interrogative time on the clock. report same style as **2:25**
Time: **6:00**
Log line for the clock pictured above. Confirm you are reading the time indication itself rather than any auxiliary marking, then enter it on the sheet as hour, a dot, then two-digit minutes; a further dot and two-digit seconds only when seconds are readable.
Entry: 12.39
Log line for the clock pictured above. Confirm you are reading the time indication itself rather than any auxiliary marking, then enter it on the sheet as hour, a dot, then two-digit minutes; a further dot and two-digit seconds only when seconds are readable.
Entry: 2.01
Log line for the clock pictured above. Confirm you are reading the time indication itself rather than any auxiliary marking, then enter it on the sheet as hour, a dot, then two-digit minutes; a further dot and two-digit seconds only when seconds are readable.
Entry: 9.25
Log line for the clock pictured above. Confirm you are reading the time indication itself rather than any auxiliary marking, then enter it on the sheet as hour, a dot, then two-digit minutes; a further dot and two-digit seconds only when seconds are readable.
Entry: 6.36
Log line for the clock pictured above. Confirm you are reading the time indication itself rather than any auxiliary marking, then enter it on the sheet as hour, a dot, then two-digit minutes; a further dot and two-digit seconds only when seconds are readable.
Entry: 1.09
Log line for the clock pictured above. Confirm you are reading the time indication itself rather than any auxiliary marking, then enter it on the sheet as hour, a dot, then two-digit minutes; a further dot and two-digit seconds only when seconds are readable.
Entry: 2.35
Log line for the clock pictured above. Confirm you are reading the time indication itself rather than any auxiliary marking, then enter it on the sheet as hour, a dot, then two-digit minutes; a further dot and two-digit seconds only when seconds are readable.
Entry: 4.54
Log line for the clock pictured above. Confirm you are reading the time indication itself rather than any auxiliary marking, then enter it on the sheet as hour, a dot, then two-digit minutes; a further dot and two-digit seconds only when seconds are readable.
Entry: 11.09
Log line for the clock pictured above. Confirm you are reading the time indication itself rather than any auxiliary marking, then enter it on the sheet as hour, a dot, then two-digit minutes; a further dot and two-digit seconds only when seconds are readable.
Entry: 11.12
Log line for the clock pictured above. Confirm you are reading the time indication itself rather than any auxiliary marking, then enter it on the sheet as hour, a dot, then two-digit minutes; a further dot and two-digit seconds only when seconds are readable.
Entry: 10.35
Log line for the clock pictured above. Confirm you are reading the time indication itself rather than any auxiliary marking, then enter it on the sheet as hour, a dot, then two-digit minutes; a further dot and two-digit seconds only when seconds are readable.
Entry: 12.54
════
# [Directions]
Please show every line of the records that contains the word "Entry".

# [Complete answer]
Entry: 12.39
Entry: 2.01
Entry: 9.25
Entry: 6.36
Entry: 1.09
Entry: 2.35
Entry: 4.54
Entry: 11.09
Entry: 11.12
Entry: 10.35
Entry: 12.54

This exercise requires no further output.